Disadvantages and Risks of the Euro

While there are many advantages to the euro, there are also some disadvantages. The cost of transitioning 12 countries' currencies over to a single currency could in itself be considered a disadvantage. Billions were spent not only producing the new currency, but in changing over accounting systems, software, printed materials, signs, vending machines, parking meters, phone booths, and every other type of machine that accepts currency.

In addition, there were hours of training necessary for employees, managers, and even consumers. Every government from national to local had impact costs of the transition. This enormous task required many hours of organization, planning, and implementation, which fell on the shoulders of government agencies.

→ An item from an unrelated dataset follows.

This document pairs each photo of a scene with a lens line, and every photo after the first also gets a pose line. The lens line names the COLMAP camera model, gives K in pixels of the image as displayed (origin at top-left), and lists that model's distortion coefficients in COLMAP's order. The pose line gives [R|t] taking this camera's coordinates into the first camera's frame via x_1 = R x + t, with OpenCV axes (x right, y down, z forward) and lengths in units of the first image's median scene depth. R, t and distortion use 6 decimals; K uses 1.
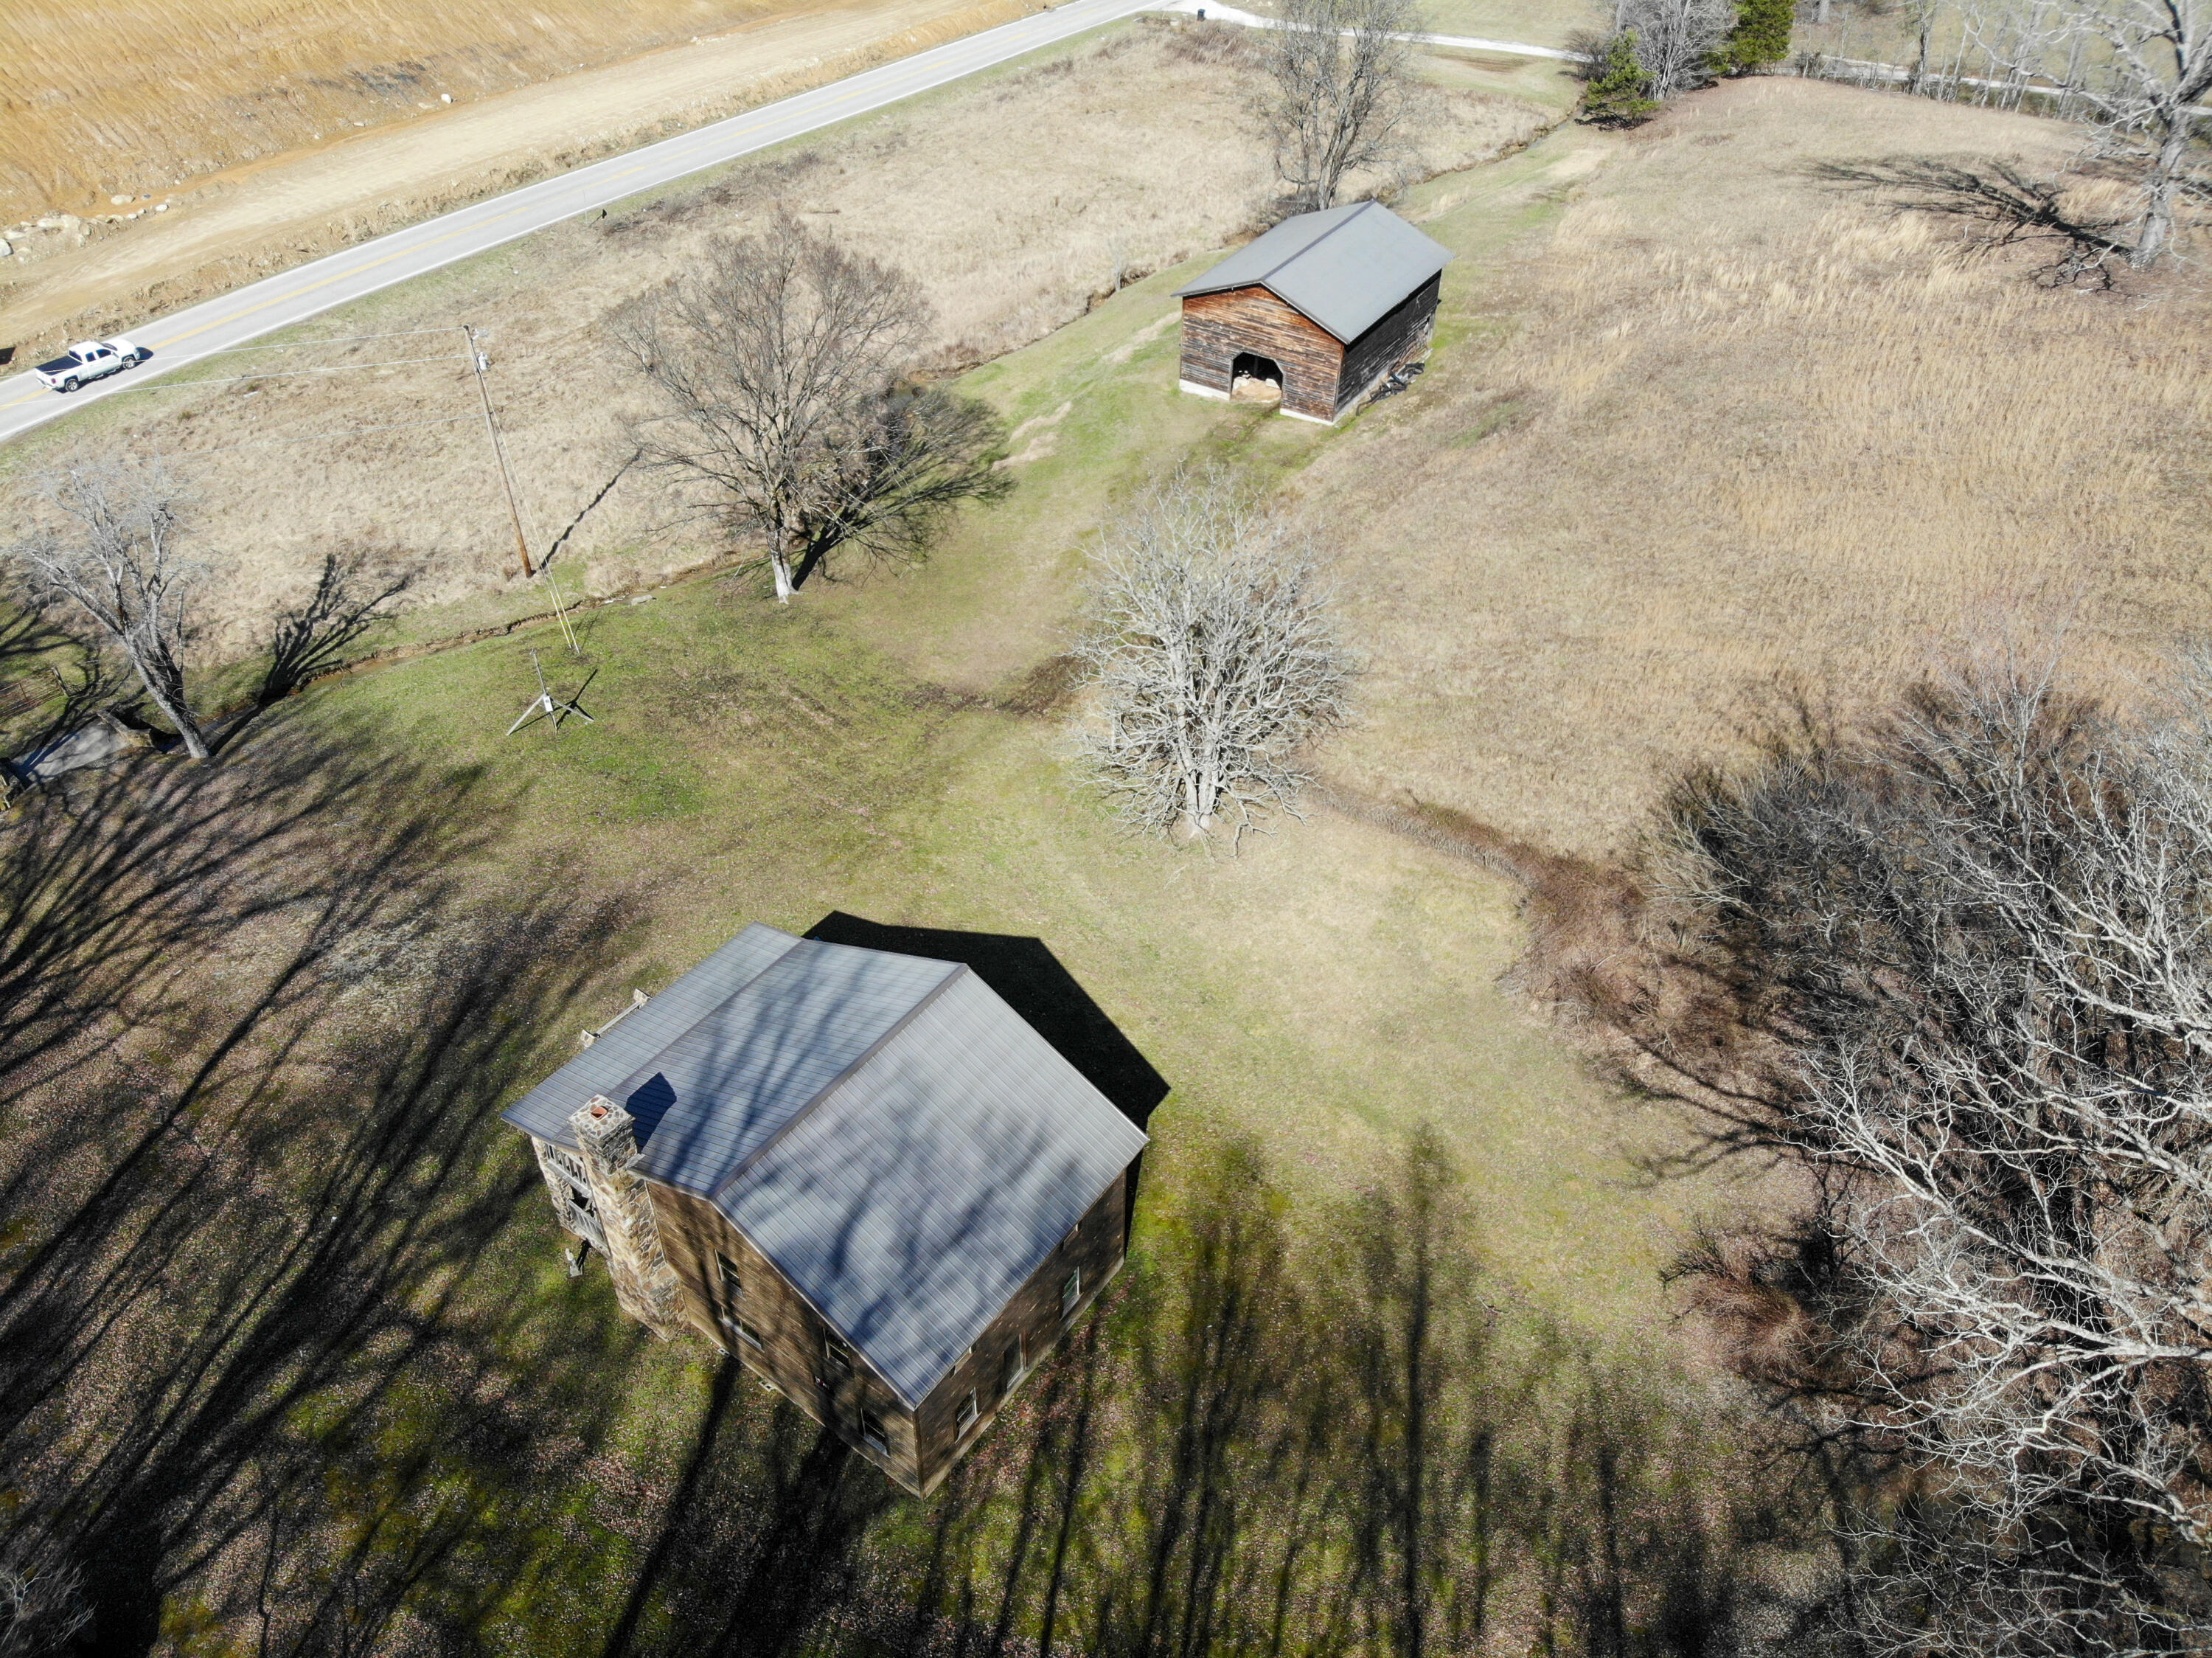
lens RADIAL K [[1576.2, 0, 1114.6], [0, 1576.2, 887.4], [0, 0, 1]] dist [0.124146, -0.268412]
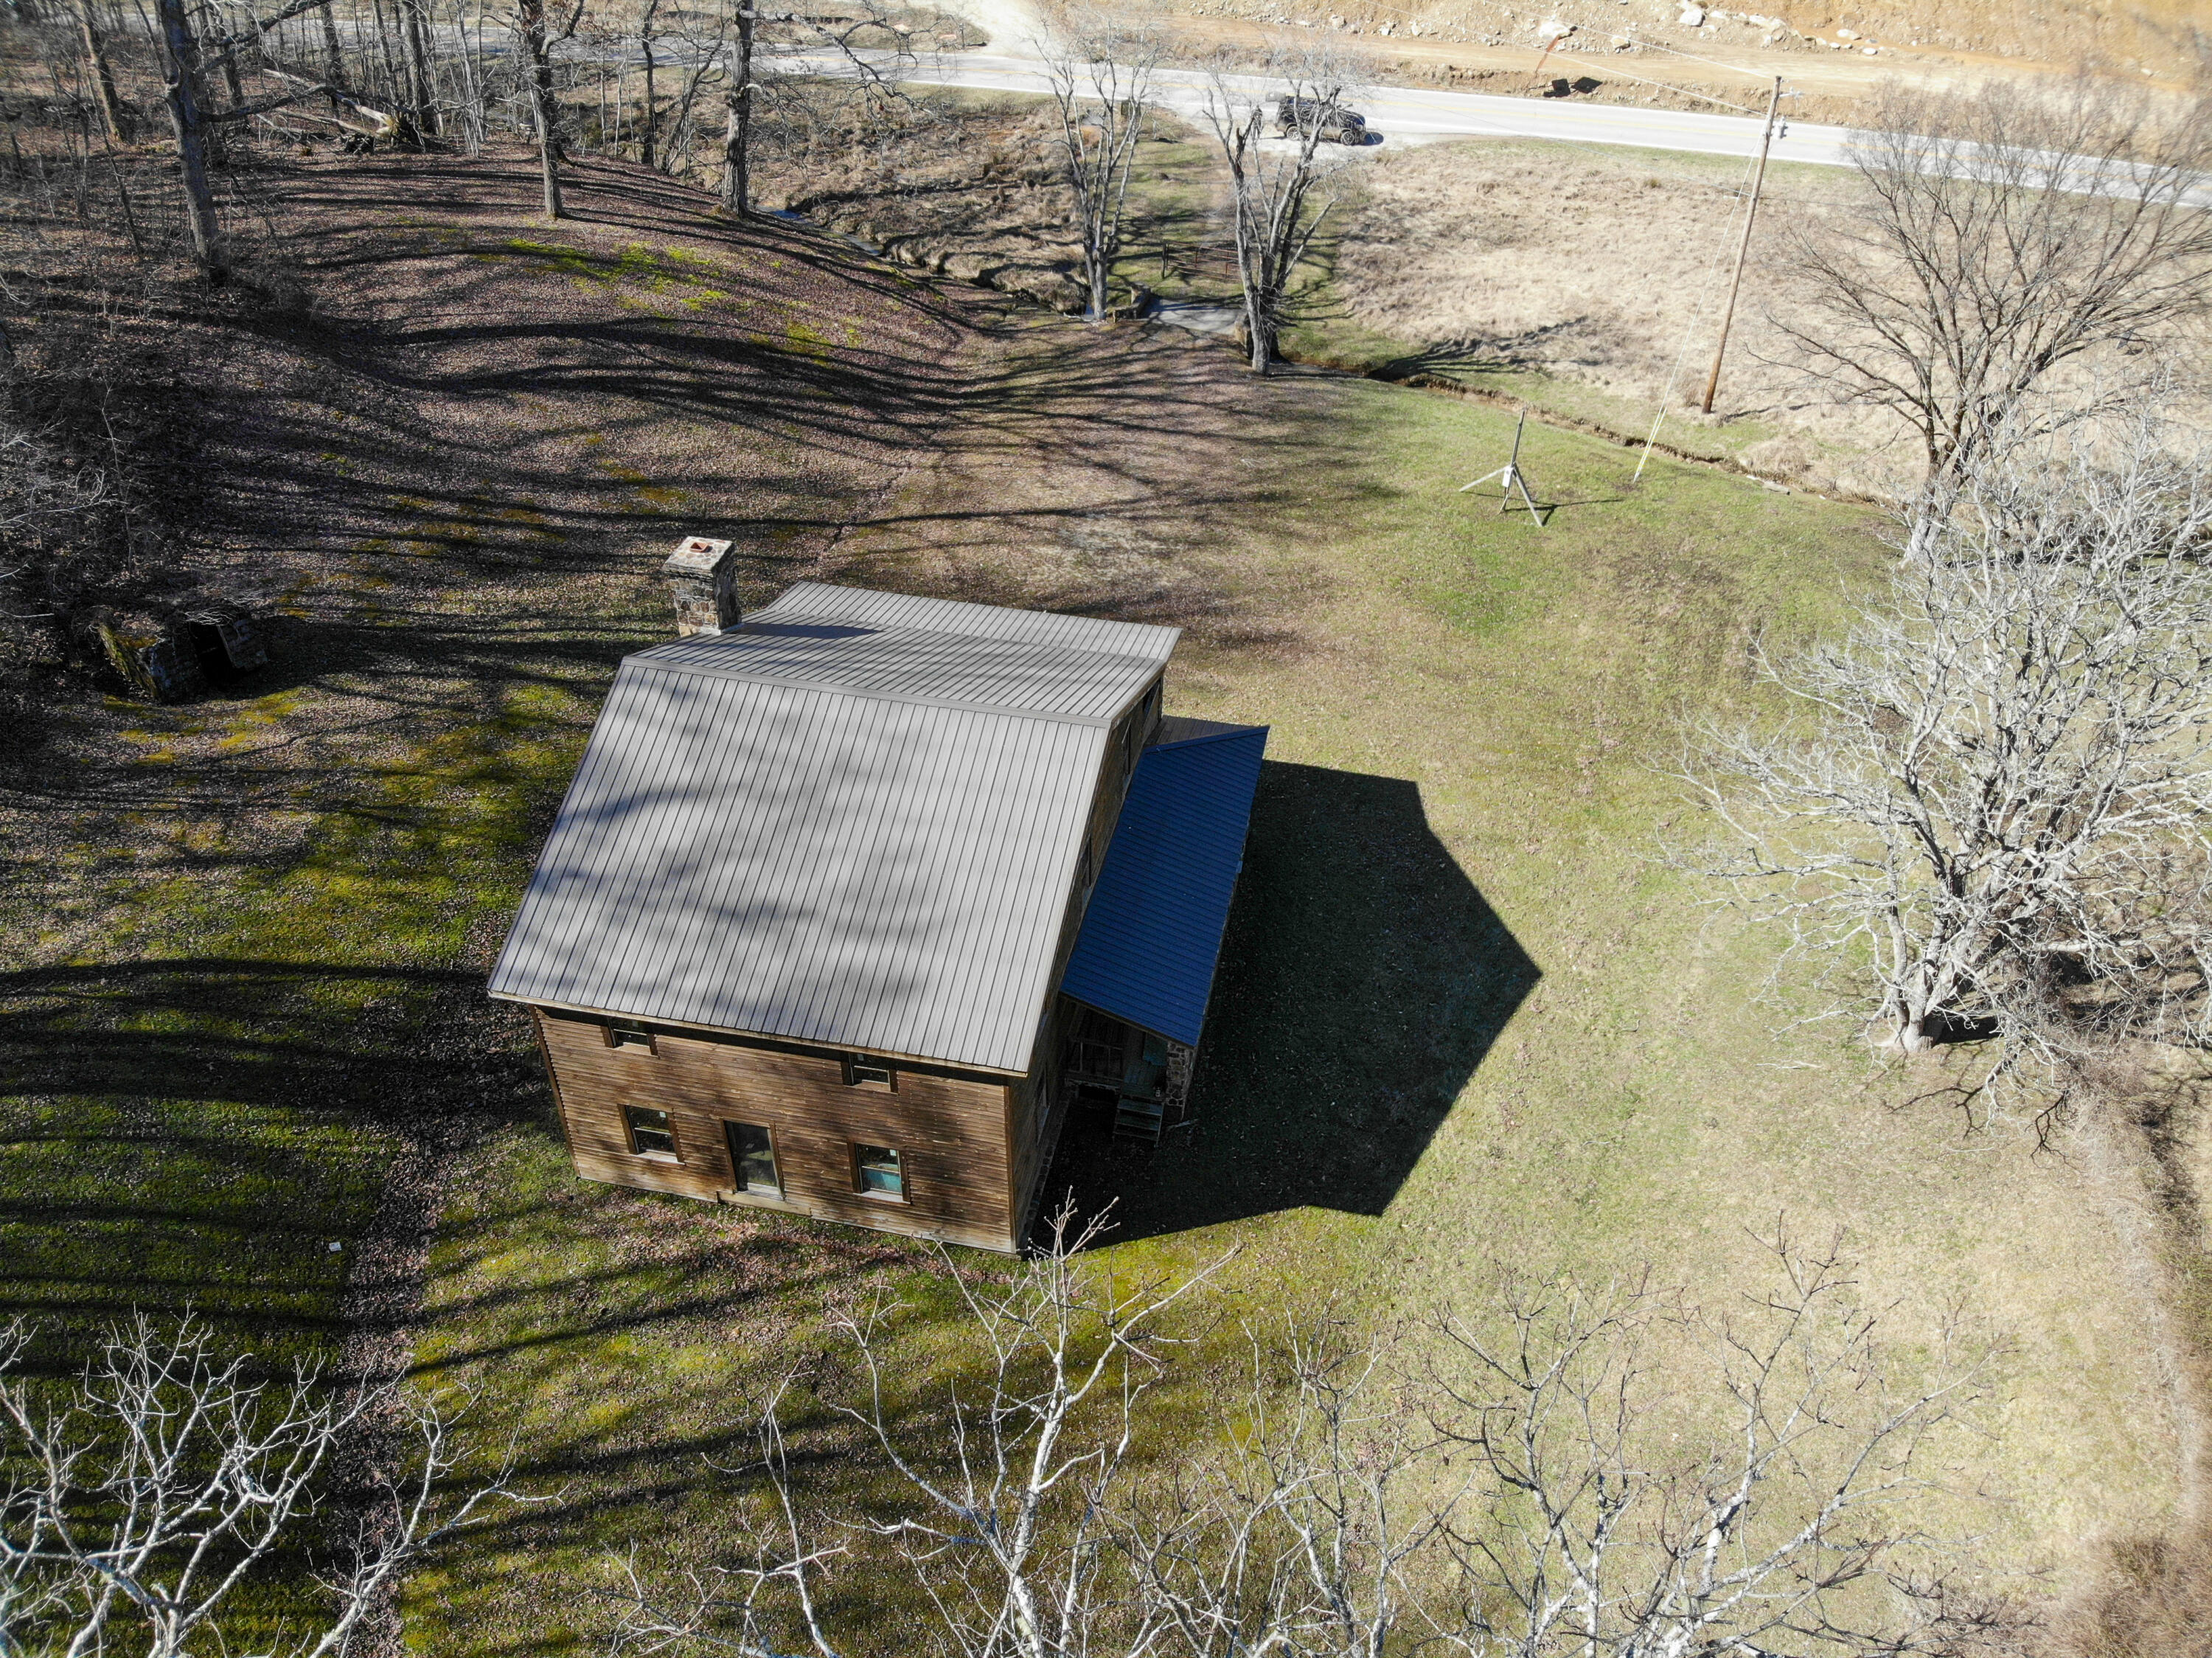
lens RADIAL K [[1576.2, 0, 1114.6], [0, 1576.2, 887.4], [0, 0, 1]] dist [0.124146, -0.268412]
pose [[0.410805, 0.587257, -0.697401, 0.244638], [-0.617361, 0.742052, 0.261198, -0.042404], [0.670898, 0.323247, 0.667388, 0.343318]]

The chance of economic shock is another risk that comes along with the introduction of a single currency. On a macroeconomic level, fluctuations have in the past been controllable by each country.

  • With their own national currencies, countries could adjust interest rates to encourage investments and large consumer purchases. The euro makes interest-rate adjustments by individual countries impossible, so this form of recovery is lost. Interest rates for all of Euroland are controlled by the European Central Bank.
  • They could also devalue their currency in an economic downturn by adjusting their exchange rate. This devaluation would encourage foreign purchases of their goods, which would then help bring the economy back to where it needed to be. Since there is no longer an individual national currency, this method of economic recovery is also lost. There is no exchange-rate fluctuation for individual euro countries.
  • A third way they could adjust to economic shocks was through adjustments in government spending, such as unemployment and social welfare programs. In times of economic difficulty, when lay-offs increase and more citizens need unemployment benefits and other welfare funding, the government's spending increases to make these payments. This puts money back into the economy and encourages spending, which helps bring the country out of its recession. Because of the Stability and Growth Pact, governments are restricted to keeping their budget deficits within the requirements of the pact. This limits their freedom in spending during economically difficult times, and limits their effectiveness in pulling the country out of a recession.

In addition to the chance of economic shock within Euroland countries, there is also the chance of political shock. The lack of a single voice to speak for all euro countries could cause problems and tension among participants. There will always be the potential risk that a member country could collapse financially and adversely affect the entire system.